Copy word for word the lines of the rows below, starting with the line that contains "order: Anseriformes" and going on through the end of the rows, with both ends included. Leave the pictures out of your answer.

--- START Data excerpts ---

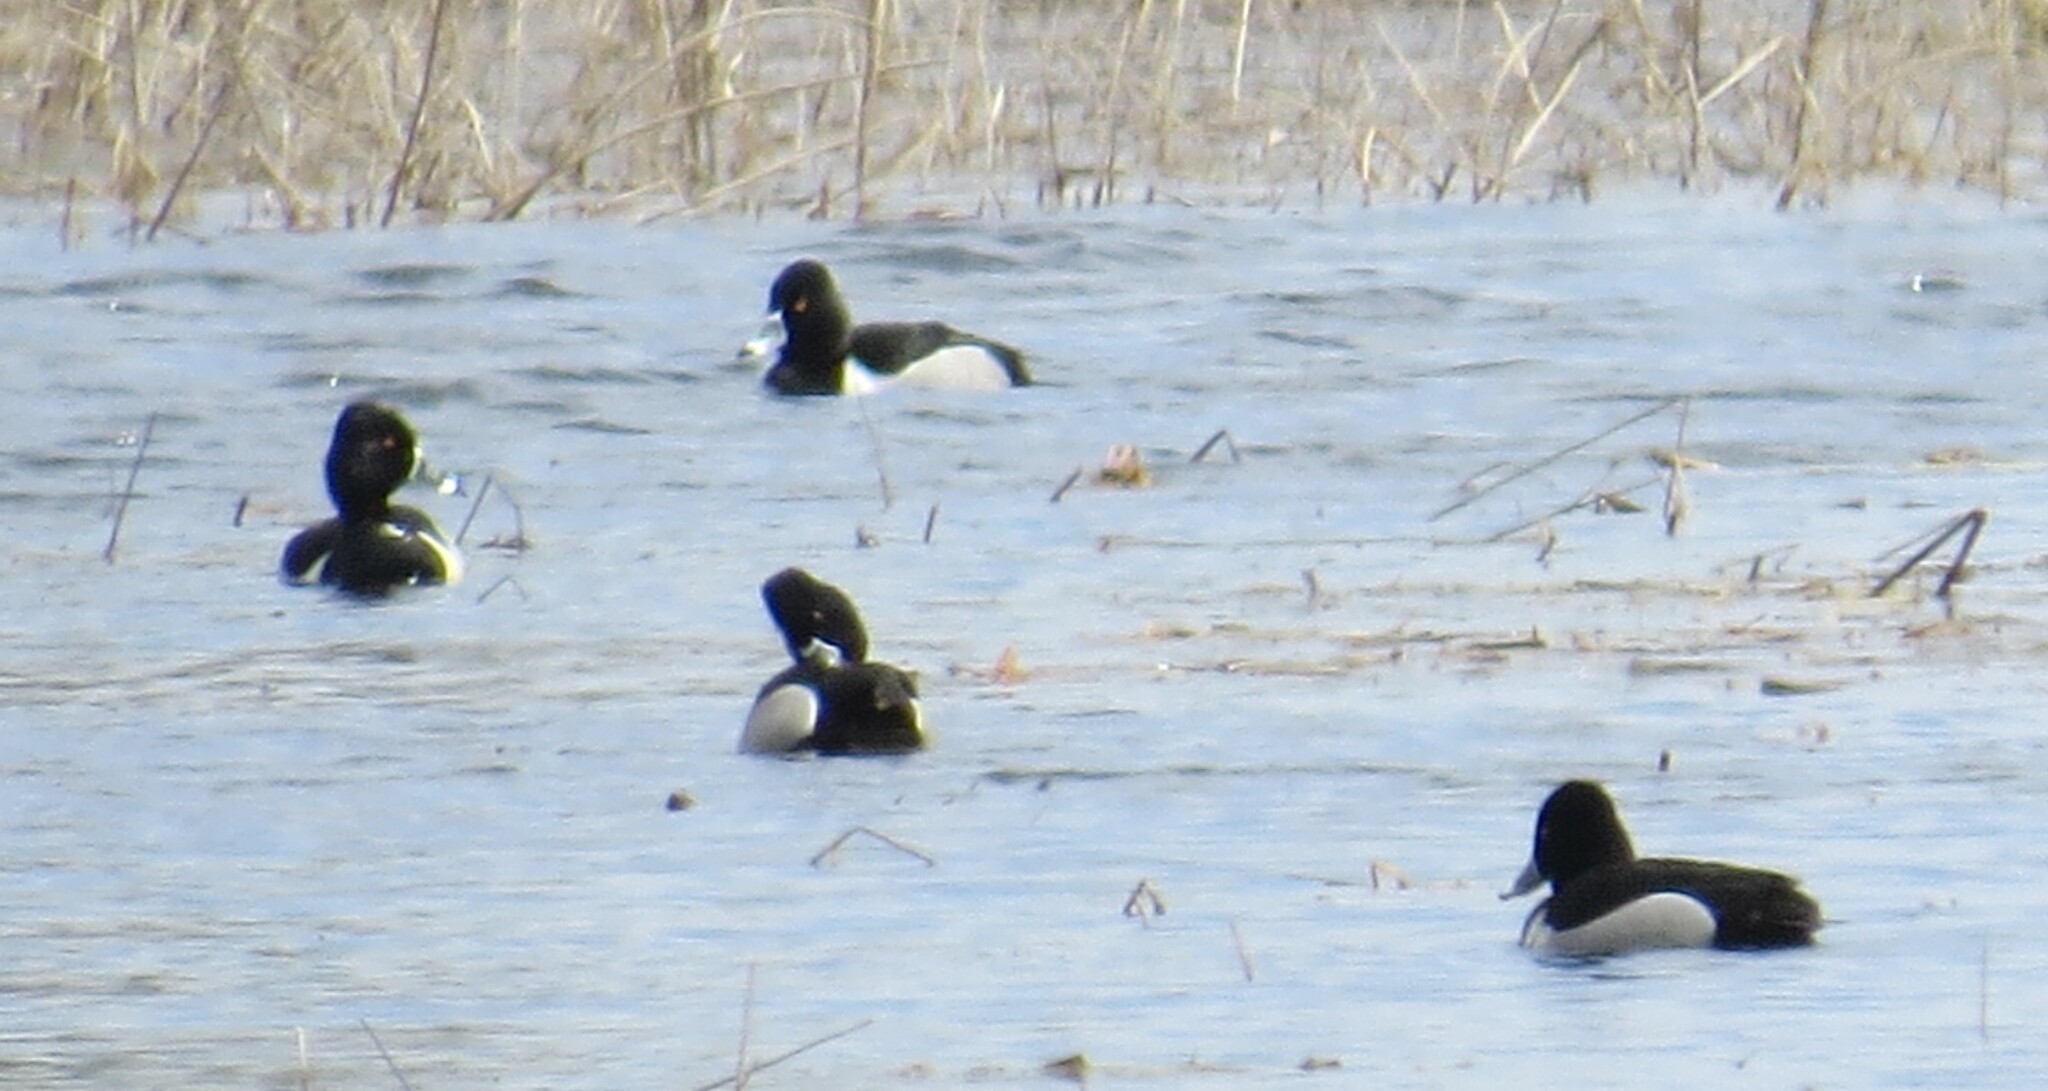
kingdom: Animalia
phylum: Chordata
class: Aves
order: Anseriformes
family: Anatidae
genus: Aythya
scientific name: Aythya collaris
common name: Ring-necked duck
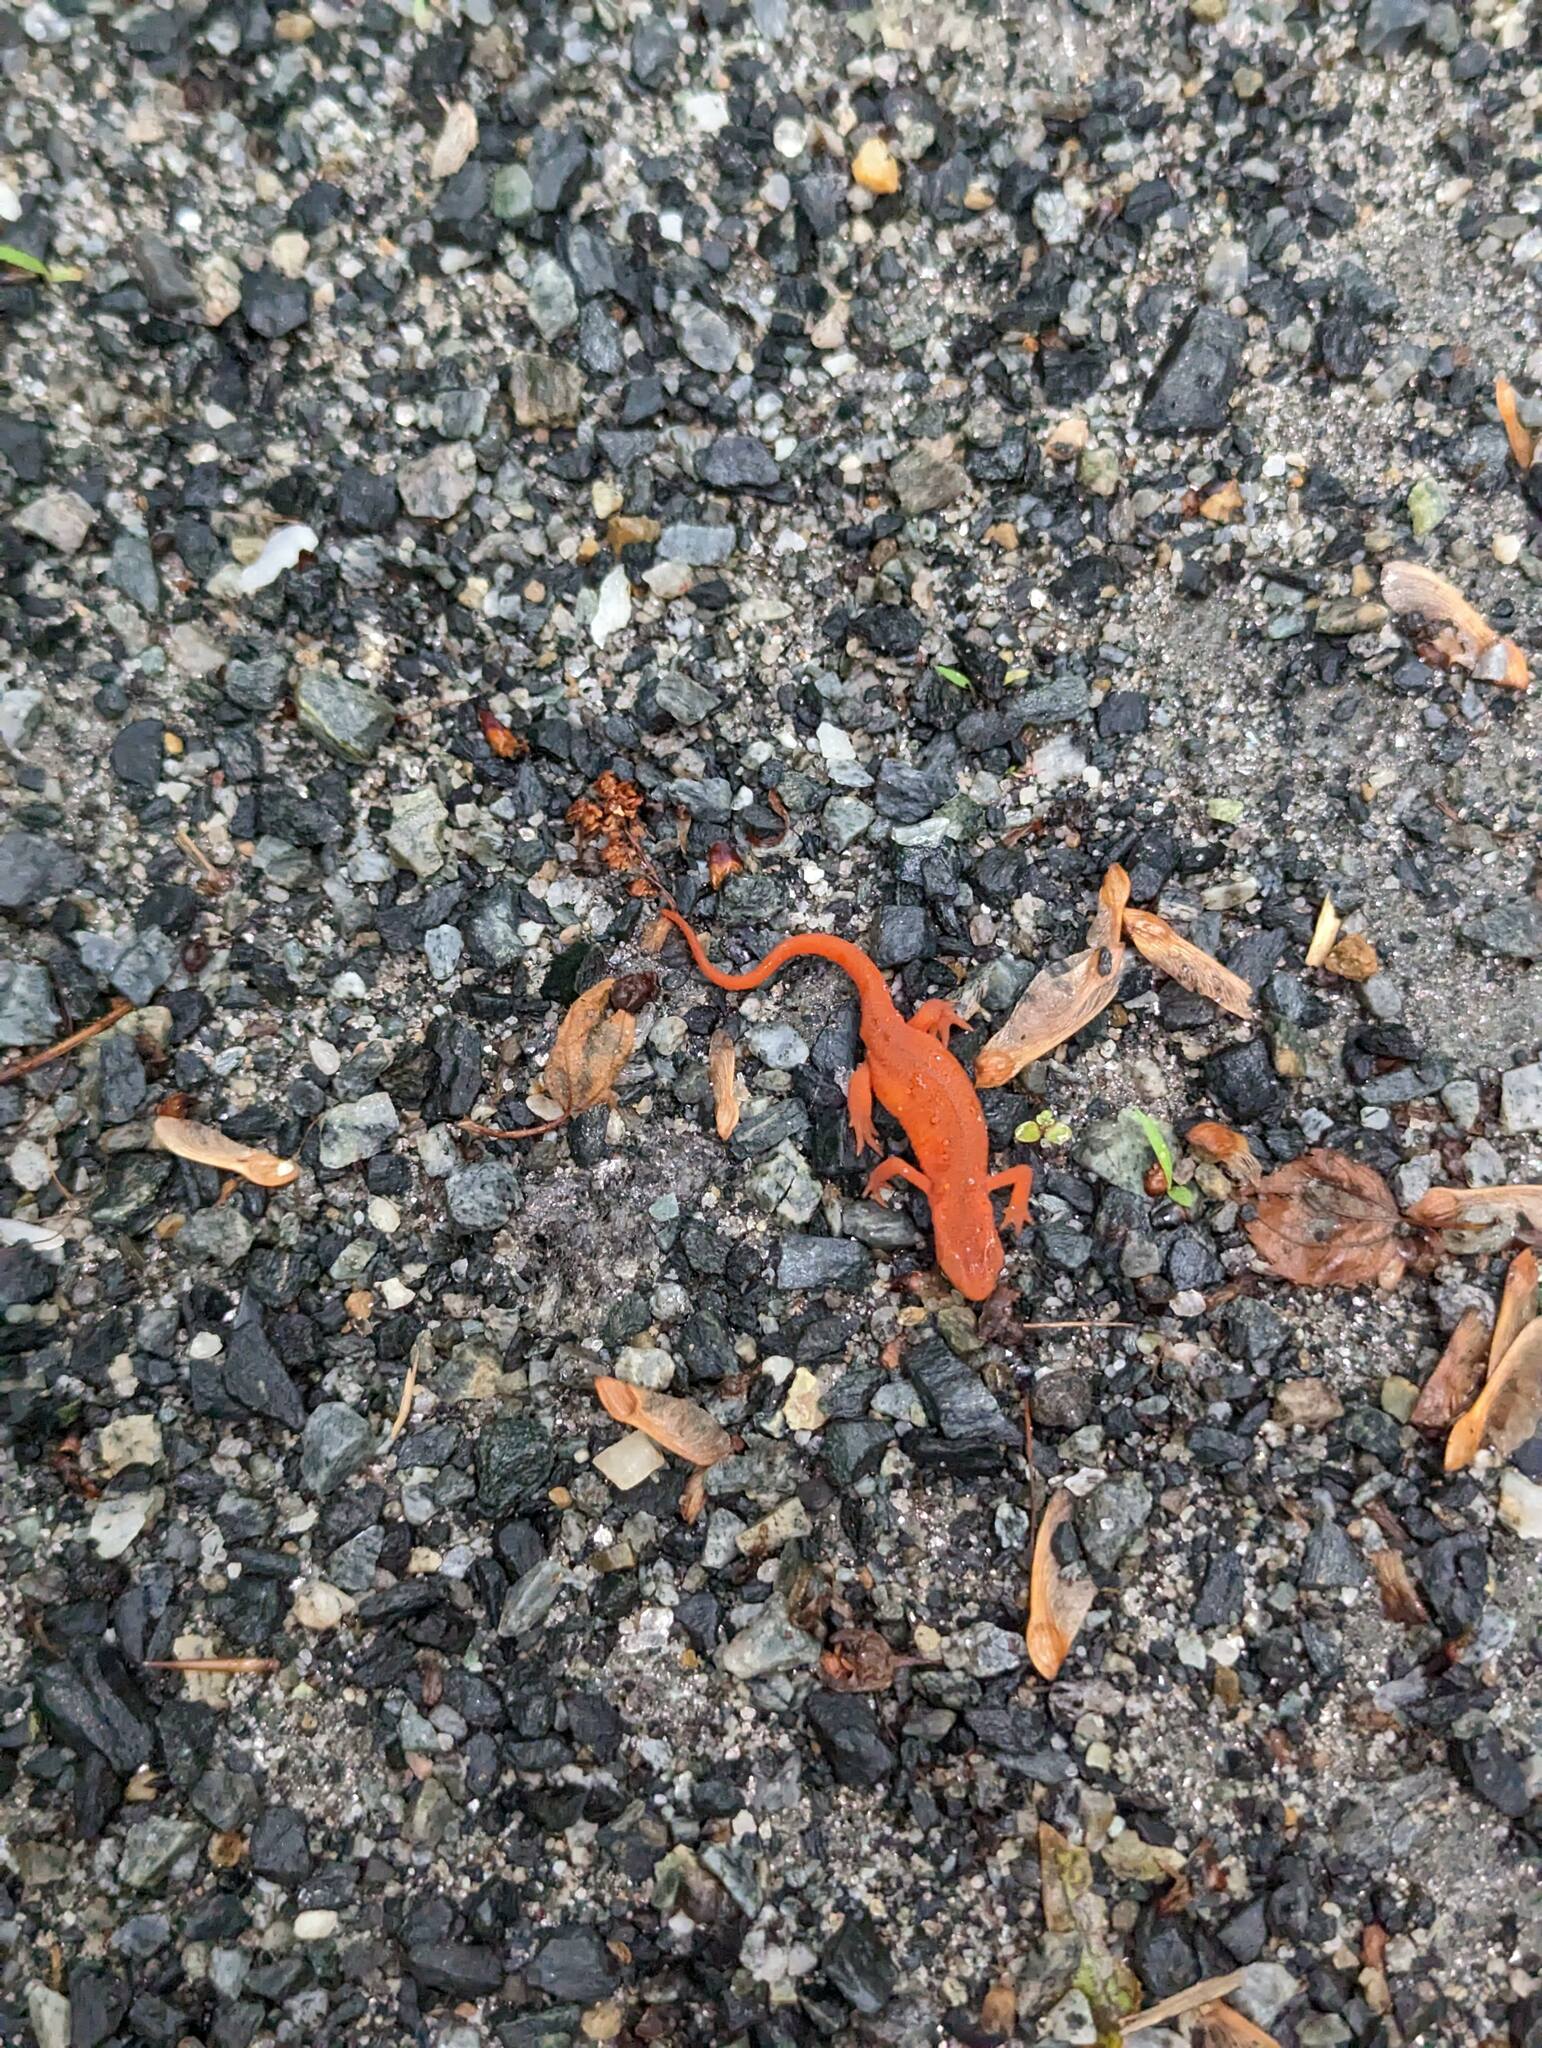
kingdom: Animalia
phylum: Chordata
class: Amphibia
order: Caudata
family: Salamandridae
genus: Notophthalmus
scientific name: Notophthalmus viridescens
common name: Eastern newt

--- END Data excerpts ---

* [Exercise output]
order: Anseriformes
family: Anatidae
genus: Aythya
scientific name: Aythya collaris
common name: Ring-necked duck
kingdom: Animalia
phylum: Chordata
class: Amphibia
order: Caudata
family: Salamandridae
genus: Notophthalmus
scientific name: Notophthalmus viridescens
common name: Eastern newt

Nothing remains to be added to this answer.